* BRIEF
Reproduce all of the entries below exactly, without images.

* ENTRIES PROVIDED
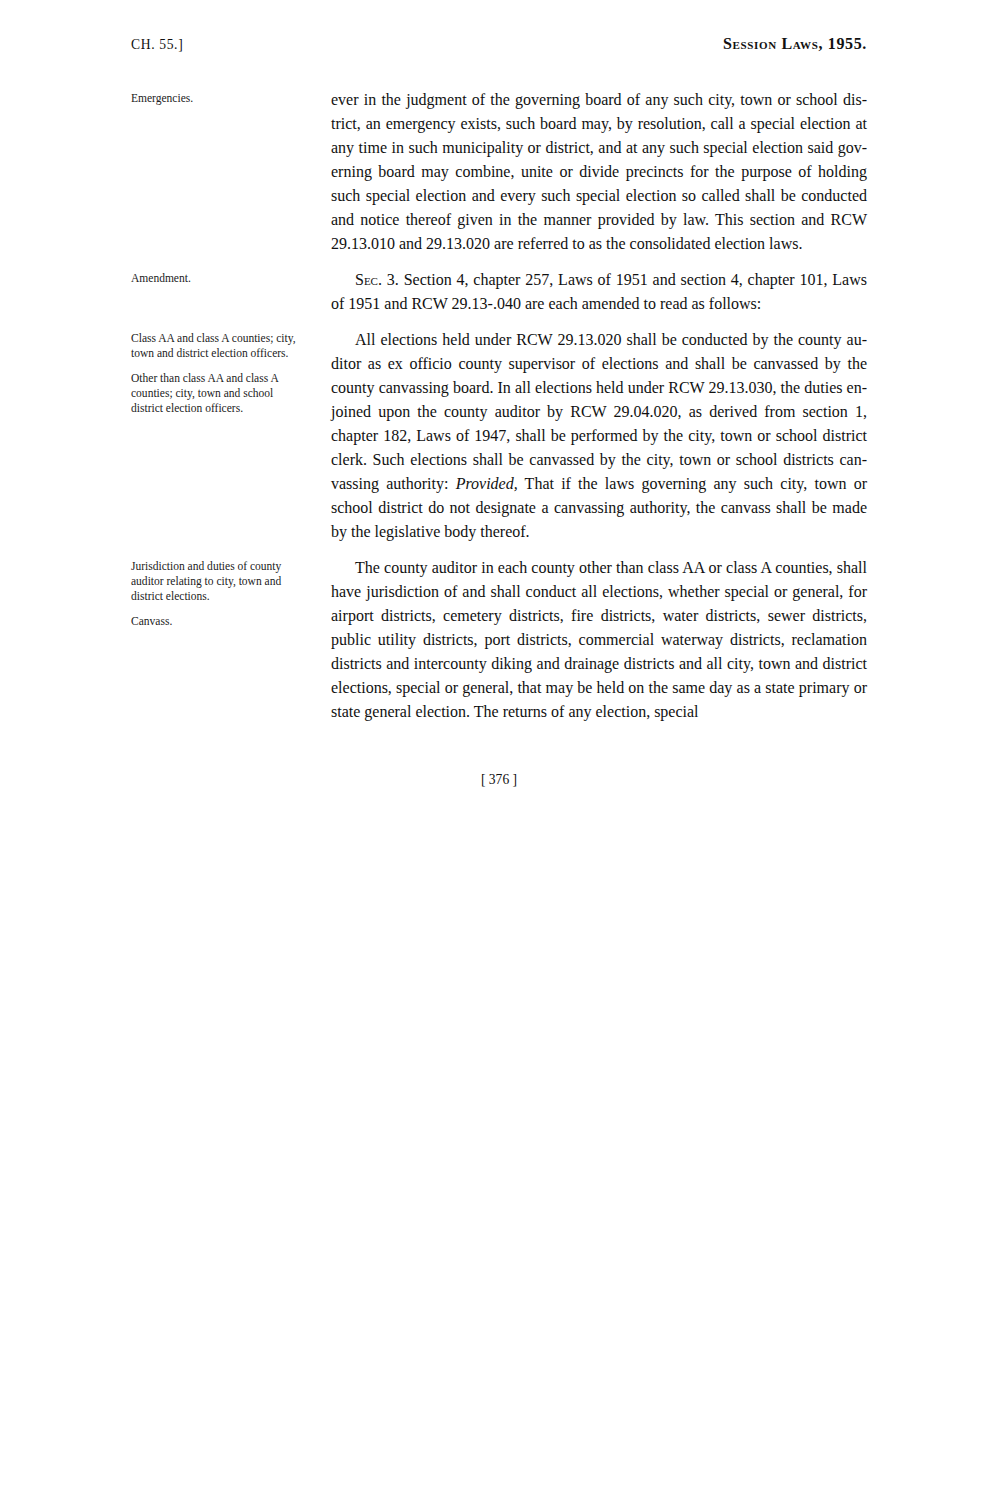Ch. 55.] Session Laws, 1955.
Emergencies.
ever in the judgment of the governing board of any such city, town or school district, an emergency exists, such board may, by resolution, call a special election at any time in such municipality or district, and at any such special election said governing board may combine, unite or divide precincts for the purpose of holding such special election and every such special election so called shall be conducted and notice thereof given in the manner provided by law. This section and RCW 29.13.010 and 29.13.020 are referred to as the consolidated election laws.
Amendment.
Sec. 3. Section 4, chapter 257, Laws of 1951 and section 4, chapter 101, Laws of 1951 and RCW 29.13-.040 are each amended to read as follows:
Class AA and class A counties; city, town and district election officers.
Other than class AA and class A counties; city, town and school district election officers.
All elections held under RCW 29.13.020 shall be conducted by the county auditor as ex officio county supervisor of elections and shall be canvassed by the county canvassing board. In all elections held under RCW 29.13.030, the duties enjoined upon the county auditor by RCW 29.04.020, as derived from section 1, chapter 182, Laws of 1947, shall be performed by the city, town or school district clerk. Such elections shall be canvassed by the city, town or school districts canvassing authority: Provided, That if the laws governing any such city, town or school district do not designate a canvassing authority, the canvass shall be made by the legislative body thereof.
Jurisdiction and duties of county auditor relating to city, town and district elections.
Canvass.
The county auditor in each county other than class AA or class A counties, shall have jurisdiction of and shall conduct all elections, whether special or general, for airport districts, cemetery districts, fire districts, water districts, sewer districts, public utility districts, port districts, commercial waterway districts, reclamation districts and intercounty diking and drainage districts and all city, town and district elections, special or general, that may be held on the same day as a state primary or state general election. The returns of any election, special
[ 376 ]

* RESPONSE TO THE EXERCISE
Ch. 55.] Session Laws, 1955.
Emergencies.
ever in the judgment of the governing board of any such city, town or school district, an emergency exists, such board may, by resolution, call a special election at any time in such municipality or district, and at any such special election said governing board may combine, unite or divide precincts for the purpose of holding such special election and every such special election so called shall be conducted and notice thereof given in the manner provided by law. This section and RCW 29.13.010 and 29.13.020 are referred to as the consolidated election laws.
Amendment.
Sec. 3. Section 4, chapter 257, Laws of 1951 and section 4, chapter 101, Laws of 1951 and RCW 29.13-.040 are each amended to read as follows:
Class AA and class A counties; city, town and district election officers.
Other than class AA and class A counties; city, town and school district election officers.
All elections held under RCW 29.13.020 shall be conducted by the county auditor as ex officio county supervisor of elections and shall be canvassed by the county canvassing board. In all elections held under RCW 29.13.030, the duties enjoined upon the county auditor by RCW 29.04.020, as derived from section 1, chapter 182, Laws of 1947, shall be performed by the city, town or school district clerk. Such elections shall be canvassed by the city, town or school districts canvassing authority: Provided, That if the laws governing any such city, town or school district do not designate a canvassing authority, the canvass shall be made by the legislative body thereof.
Jurisdiction and duties of county auditor relating to city, town and district elections.
Canvass.
The county auditor in each county other than class AA or class A counties, shall have jurisdiction of and shall conduct all elections, whether special or general, for airport districts, cemetery districts, fire districts, water districts, sewer districts, public utility districts, port districts, commercial waterway districts, reclamation districts and intercounty diking and drainage districts and all city, town and district elections, special or general, that may be held on the same day as a state primary or state general election. The returns of any election, special
[ 376 ]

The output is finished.